I sense that this divide is going to vitiate the climate movement in the days to come.
4.) The Idealists. These are the people who demand that drastic action be taken. We spotted one woman with a sign demanding an "Auto-Free New York." Vegans and PETA advocates brandished huge signs and shouted over megaphones about how a meat-eating environmentalist is a pseuedo-environmentalist. One gentleman handed out literature claiming that the solution to the problem was a return to village life by establishing self-sustaining agricultural communities. More than one person carried more than one sign affirming the moral imperative of achieving zero human population growth.
They are unreasonable. They're also right. And if we find their demands impossible, then we'll likely find the climate problem intractable.
James and I don't entirely agree on this front. He envisions the solution coming from the top-down, primarily through legislation, carbon taxes, subsidies, etc. I agree that all of these things will be helpful, but if we want the problem to really go away, a few billion people have to opt to change their lifestyles. Want to cut emissions from coal-burning power stations? Get a few tens or hundreds of millions of people to consume 50% less electricity in their homes and demand that businesses do the same, even if it means cutting back on the kinds of conveniences we've come to expect. Want to reduce auto emissions? Stop driving. Shop at places selling goods that didn't have to be shipped in from across the country. Buy less or none of anything that wasn't grown or manufactured less than fifty miles away. Buy less of
everything. Take the train instead of flying. Don't travel at all. Move out of the suburbs and into a city. Share a living space with multiple people. If it needs to be plugged in, use less of it. Grow as much of your own food as possible. If you insist on raising a child, opt for adoption. Et cetera. Et cetera.

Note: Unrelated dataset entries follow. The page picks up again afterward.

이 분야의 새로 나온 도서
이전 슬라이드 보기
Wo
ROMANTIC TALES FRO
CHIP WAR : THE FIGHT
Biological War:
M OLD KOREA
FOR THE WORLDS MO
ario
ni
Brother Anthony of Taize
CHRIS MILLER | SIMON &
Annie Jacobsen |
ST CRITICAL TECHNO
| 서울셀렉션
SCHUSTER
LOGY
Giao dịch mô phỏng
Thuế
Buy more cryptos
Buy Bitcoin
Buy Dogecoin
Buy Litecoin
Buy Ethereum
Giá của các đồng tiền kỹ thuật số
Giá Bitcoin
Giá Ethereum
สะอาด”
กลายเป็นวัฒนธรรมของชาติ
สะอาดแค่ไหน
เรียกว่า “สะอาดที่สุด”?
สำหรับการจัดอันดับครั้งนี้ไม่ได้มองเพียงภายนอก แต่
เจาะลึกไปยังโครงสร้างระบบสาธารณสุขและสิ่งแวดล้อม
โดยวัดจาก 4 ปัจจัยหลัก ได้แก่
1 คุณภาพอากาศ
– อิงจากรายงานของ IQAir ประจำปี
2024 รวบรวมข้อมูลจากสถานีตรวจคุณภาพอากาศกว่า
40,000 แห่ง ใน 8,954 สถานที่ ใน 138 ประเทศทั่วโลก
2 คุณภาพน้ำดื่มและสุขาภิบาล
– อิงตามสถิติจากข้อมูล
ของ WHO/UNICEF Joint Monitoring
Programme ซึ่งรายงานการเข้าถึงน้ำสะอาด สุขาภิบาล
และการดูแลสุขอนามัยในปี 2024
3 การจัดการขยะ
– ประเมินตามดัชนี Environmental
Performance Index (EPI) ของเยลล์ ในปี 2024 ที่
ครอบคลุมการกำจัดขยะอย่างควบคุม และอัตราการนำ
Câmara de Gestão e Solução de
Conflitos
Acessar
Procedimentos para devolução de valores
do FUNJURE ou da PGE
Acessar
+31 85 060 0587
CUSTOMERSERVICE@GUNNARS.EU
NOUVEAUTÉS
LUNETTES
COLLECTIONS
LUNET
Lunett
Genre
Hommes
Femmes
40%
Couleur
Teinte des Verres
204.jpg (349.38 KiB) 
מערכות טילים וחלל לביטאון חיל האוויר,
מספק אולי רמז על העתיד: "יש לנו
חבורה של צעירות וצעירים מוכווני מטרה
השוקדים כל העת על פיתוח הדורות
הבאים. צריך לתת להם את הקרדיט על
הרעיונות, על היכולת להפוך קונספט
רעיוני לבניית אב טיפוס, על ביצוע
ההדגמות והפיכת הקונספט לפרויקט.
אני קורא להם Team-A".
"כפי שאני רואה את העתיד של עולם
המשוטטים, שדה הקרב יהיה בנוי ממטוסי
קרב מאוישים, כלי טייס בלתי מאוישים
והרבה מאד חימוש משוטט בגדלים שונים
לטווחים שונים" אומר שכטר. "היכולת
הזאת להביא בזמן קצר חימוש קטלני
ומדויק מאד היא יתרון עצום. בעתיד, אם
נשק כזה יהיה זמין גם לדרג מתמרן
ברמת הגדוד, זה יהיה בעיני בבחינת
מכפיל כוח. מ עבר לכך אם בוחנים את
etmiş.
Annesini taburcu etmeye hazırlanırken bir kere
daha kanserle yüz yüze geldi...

Saying we want change means nothing if we're not willing to take some initiative.
I can't help but look at modern humanity, at this moment, as a cigarette smoker who keeps saying he wants to quit, who
needs to quit, but keeps finding a reason to continue lighting up. Habits are hard to break and lifestyles are hard to change. But a solution to the carbon problem will require as many personal concessions as policy changes.

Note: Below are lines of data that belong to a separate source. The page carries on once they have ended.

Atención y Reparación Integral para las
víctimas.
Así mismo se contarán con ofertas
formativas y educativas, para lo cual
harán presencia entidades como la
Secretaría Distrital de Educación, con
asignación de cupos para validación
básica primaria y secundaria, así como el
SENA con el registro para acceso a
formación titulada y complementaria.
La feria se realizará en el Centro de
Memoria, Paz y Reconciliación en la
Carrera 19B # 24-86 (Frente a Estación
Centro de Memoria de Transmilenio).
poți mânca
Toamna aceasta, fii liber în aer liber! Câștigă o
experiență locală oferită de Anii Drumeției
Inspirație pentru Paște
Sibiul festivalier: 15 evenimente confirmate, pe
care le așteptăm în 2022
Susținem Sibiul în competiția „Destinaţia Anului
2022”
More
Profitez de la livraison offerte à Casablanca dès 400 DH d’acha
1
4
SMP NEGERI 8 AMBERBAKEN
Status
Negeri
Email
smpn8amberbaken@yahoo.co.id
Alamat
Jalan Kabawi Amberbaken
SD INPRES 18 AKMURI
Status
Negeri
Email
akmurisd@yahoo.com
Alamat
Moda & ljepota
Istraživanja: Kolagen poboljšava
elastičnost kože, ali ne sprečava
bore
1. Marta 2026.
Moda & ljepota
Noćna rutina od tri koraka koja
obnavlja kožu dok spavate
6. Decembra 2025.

For my part, I'm going to make another serious attempt to altogether cut
meat out of my diet and try to eat at least a few totally vegan meals a week. I'm also going to start walking to work (since my new digs will permit such a thing) and make a serious attempt to go at least three days a week without driving anywhere at all.
These are small things, but I'd like to imagine that an accretion of small things can make a big difference.
Pragmatism informed by idealism and idealism tempered by pragmatism. Be realistic, be sensible, but dream big enough to broaden your conception of what is possible. That's my takeaway from the march, I suppose: mitigating climate change and the dangers it promises will require the full use of our ingenuity and imaginative faculties, a willingness for shared sacrifice, and the clarity of thought and conviction to realize that it all depends on us.
It would really sting if human intelligence and technology ultimately proved to be evolutionary and cultural dead ends.